Fáscia- A Nova Visão

Vivemos hoje uma renovação de conceitos antigos, já ultrapassados, que viam o sistema biológico de forma mecanicista, unidirecional e específica. Há menos de 30 anos tiramos todo o tecido para analisar somente o sistema músculo-esquelético- em que movimentos, lesões e disfunções eram analisados somente de forma biomecânica. Com a nova visão um mundo de possibilidades se abriu, a visão de tridimensionalidade da fáscia começou a instigar e dar espaço para novos conceitos, que logicamente foram vistos com olhos tortos pela academia científica. 

É natural que o ser humano busque uma resposta 100% objetiva, analítica e específica, mas o que se perdeu no tempo foi a subjetividade e complexidade do corpo humano e todas as suas influências. Como essa complexidade e subjetividade perpassa o desconhecido, o que está fora de controle e longe do campo ocular, é esperado que gere estranheza e principalmente resistência ao novo e às novas possibilidades. 

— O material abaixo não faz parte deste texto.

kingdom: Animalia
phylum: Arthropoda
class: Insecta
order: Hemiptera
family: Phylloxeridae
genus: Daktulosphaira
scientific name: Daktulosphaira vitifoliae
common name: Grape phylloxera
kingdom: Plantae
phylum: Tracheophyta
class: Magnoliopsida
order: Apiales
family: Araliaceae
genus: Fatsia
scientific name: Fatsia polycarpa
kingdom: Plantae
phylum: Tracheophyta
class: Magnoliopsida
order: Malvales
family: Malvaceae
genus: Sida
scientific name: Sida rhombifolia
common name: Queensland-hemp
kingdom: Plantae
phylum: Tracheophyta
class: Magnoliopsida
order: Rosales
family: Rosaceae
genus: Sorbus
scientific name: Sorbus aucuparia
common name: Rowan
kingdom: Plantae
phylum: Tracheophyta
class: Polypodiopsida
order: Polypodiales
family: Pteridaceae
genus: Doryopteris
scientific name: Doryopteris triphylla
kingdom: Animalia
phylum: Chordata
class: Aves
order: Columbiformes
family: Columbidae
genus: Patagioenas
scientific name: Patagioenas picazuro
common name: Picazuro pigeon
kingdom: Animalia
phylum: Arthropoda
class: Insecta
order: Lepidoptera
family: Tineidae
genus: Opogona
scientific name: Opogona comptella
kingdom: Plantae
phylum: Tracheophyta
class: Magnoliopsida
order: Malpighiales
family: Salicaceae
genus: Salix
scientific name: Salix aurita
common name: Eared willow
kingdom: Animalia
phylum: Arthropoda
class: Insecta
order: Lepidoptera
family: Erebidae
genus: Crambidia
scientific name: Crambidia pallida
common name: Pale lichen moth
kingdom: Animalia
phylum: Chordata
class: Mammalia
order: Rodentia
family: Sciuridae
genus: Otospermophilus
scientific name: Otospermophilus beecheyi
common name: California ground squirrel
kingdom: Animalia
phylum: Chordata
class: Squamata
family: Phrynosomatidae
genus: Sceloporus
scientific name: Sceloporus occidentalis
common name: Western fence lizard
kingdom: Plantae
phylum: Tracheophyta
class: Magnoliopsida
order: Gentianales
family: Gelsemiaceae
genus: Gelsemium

Por isso o mundo da fáscia se fechou em uma bolha, ficaram de um lado os militantes da fáscia e do outro os militantes da “terapia manual baseada em evidências”. No entanto, precisamos lembrar que antes de um método, conceito ou técnica se tornar científico ele precisa passar pela experimentação. Muitas pesquisas experimentais foram realizadas nas últimas décadas relacionadas ao campo fáscia e esse novo olhar tem tomado espaço dentro de dores tensionais, performance esportiva, postura, percepção interna do indivíduo e inclusive o efeito das emoções e estresse crônico nesse tecido. 

É importante ressaltar que hoje esse campo já não é mais visto somente como um tecido que recobre os outros, mas um sistema independente, que tem vida, toma suas próprias decisões e é responsável por muitas funções no nosso corpo relacionadas aos eventos citados acima. 

Para além disso, atualmente entendemos que os efeitos cognitivos, ou seja, compreender o que está acontecendo no corpo auxilia na busca de resultados, isso é novo e é a parte mais difícil, pois o terapeuta precisa saber passar o conhecimento com conceitos leigos, mas de forma clara e compreensível para que o corpo do indivíduo perceba e receba com abertura essas novas informações. Essa educação tira a autoridade do profissional e passa essa autoridade e autonomia para o indivíduo, o que é inovador no mercado da saúde que foi construído baseado no medo- quando, por exemplo, as pessoas fazem atividade física por medo de ter dor, e não a fazem por desejo de terem mais bem estar. 

Isso também é comum quando falamos em prevenção, dificilmente temos a cultura de buscar a prevenção adequada, a verdadeira investigação da saúde da fáscia, o  cuidado e manutenção adequados para cada indivíduo com sua singularidade, especificidade e autonomia. Essa discussão acabaria por se tornar filosófica, porque pensem comigo, temos uma cultura na área da saúde que baseia o cuidado no medo, o que poderia mudar se educássemos os pacientes para o campo do desejo saindo do campo do medo? 

Conhecimento é poder, poder de escolha, poder de decisão, poder de autopercepção. No mundo da fáscia esse conceito é parecido com o conceito de interocepção, que é a capacidade do indivíduo de perceber o seu mundo interno, algo que parece simples, porém é uma das coisas mais difíceis de fazer quando falamos dos tempos atuais e quando falamos de uma sociedade que romantiza o estresse e alta performance baseada no condicionamento sem raciocínio. O que mudaria então se todos os terapeutas tivessem paciência de explicar os mecanismos fisiológicos para os seus clientes, dessem o poder da saúde pro próprio indivíduo, dessem o poder de escolha e não escolha pra ele? Com certeza sairíamos da esfera condicionada para esfera “dar condições” e abriríamos um novo olhar, menos paternalista e mais responsável pro sujeito que busca de verdade a saúde da sua fáscia. 

Parece muito simples transitar nesses mundos, mas não é, porque para que o sujeito se torne auto responsável é necessário viajar pelas esferas do campo físico, psíquico, emocional, espiritual e todo aquele que afeta o indivíduo de alguma maneira. Ainda tentamos separar nossas esferas, mas isso é impossível e enquanto não integrarmos todas elas, muito provavelmente ficaremos com resultados médios, ou com resultados a curto prazo. Para haver mudança de longo prazo é preciso aprender sobre o corpo, sobre si, sobre todos os campos que podem ou não atuar na dor, postura e performance, e só assim teremos uma verdadeira chance de saúde da fáscia, mesmo que não possamos dar garantias de resultados específicos, esse é o caminho que me parece mais fidedigno e autêntico.